# WHAT TO WORK ON:
Quote the part of the records that opens with the line containing "class: Bivalvia" and runs to the end of the records, including both the first and last lines.

[Dataset entries]
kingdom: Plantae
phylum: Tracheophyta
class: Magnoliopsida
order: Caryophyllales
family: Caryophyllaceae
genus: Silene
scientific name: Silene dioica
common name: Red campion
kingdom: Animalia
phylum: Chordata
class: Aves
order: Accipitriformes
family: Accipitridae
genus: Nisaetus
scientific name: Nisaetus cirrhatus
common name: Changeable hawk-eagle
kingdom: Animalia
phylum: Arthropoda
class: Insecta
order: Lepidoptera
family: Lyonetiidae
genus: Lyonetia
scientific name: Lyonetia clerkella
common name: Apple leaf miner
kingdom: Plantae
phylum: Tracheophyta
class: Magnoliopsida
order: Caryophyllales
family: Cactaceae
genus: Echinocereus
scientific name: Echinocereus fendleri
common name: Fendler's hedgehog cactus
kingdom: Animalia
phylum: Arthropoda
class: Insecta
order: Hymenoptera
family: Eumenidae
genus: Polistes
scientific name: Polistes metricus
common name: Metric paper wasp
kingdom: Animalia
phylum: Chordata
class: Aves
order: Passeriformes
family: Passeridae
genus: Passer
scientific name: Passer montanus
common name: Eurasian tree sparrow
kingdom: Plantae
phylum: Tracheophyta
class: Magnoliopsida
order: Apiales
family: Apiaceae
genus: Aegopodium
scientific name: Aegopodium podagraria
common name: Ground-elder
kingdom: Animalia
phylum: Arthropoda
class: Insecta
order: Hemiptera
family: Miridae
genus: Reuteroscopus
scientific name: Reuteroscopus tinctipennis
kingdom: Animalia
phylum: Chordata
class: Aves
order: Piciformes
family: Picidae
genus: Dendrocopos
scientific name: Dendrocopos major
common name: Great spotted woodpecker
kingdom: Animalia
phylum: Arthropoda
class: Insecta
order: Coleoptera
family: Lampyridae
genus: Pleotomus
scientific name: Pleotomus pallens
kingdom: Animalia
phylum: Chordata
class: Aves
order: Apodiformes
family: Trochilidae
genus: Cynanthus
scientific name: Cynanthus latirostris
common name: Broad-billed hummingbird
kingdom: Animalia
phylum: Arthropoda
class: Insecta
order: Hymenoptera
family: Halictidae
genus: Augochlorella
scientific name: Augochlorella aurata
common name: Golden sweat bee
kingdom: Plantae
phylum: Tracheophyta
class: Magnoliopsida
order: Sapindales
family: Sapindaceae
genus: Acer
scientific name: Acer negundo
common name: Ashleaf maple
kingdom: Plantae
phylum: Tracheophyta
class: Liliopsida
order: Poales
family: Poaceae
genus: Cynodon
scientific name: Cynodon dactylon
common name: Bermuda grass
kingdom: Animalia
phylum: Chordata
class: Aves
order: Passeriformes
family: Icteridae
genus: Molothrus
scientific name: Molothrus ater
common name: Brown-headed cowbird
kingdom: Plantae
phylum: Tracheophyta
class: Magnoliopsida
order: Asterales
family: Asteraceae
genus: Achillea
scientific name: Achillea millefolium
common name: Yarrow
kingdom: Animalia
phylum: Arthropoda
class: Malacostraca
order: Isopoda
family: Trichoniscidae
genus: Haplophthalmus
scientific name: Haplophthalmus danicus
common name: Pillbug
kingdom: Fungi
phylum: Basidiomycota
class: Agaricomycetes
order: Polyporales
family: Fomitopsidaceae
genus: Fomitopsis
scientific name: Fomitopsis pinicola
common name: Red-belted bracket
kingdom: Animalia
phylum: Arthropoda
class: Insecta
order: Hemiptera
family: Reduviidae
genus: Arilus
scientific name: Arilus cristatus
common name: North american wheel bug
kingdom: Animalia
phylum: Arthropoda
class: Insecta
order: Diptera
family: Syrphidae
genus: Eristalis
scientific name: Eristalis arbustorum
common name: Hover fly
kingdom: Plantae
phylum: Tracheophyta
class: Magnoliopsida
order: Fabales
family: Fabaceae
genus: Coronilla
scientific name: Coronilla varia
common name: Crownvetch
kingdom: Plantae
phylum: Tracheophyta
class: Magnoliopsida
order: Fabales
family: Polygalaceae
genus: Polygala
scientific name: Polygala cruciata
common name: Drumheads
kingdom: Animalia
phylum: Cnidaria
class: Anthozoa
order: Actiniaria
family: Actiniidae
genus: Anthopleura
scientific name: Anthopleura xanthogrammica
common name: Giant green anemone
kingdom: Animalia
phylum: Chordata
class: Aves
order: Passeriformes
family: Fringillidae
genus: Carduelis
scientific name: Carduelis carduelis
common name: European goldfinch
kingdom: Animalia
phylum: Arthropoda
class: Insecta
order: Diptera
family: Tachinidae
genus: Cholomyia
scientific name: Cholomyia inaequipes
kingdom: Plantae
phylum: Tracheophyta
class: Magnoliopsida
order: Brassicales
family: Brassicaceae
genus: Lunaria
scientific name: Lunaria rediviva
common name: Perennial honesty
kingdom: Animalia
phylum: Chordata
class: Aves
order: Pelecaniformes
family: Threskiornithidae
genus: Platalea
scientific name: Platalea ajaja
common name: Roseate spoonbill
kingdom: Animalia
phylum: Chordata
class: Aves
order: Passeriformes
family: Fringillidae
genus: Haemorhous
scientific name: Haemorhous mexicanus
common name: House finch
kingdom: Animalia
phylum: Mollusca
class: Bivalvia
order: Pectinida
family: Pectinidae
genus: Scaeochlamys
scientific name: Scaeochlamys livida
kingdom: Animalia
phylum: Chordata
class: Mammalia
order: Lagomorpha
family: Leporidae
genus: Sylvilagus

# REPLY:
class: Bivalvia
order: Pectinida
family: Pectinidae
genus: Scaeochlamys
scientific name: Scaeochlamys livida
kingdom: Animalia
phylum: Chordata
class: Mammalia
order: Lagomorpha
family: Leporidae
genus: Sylvilagus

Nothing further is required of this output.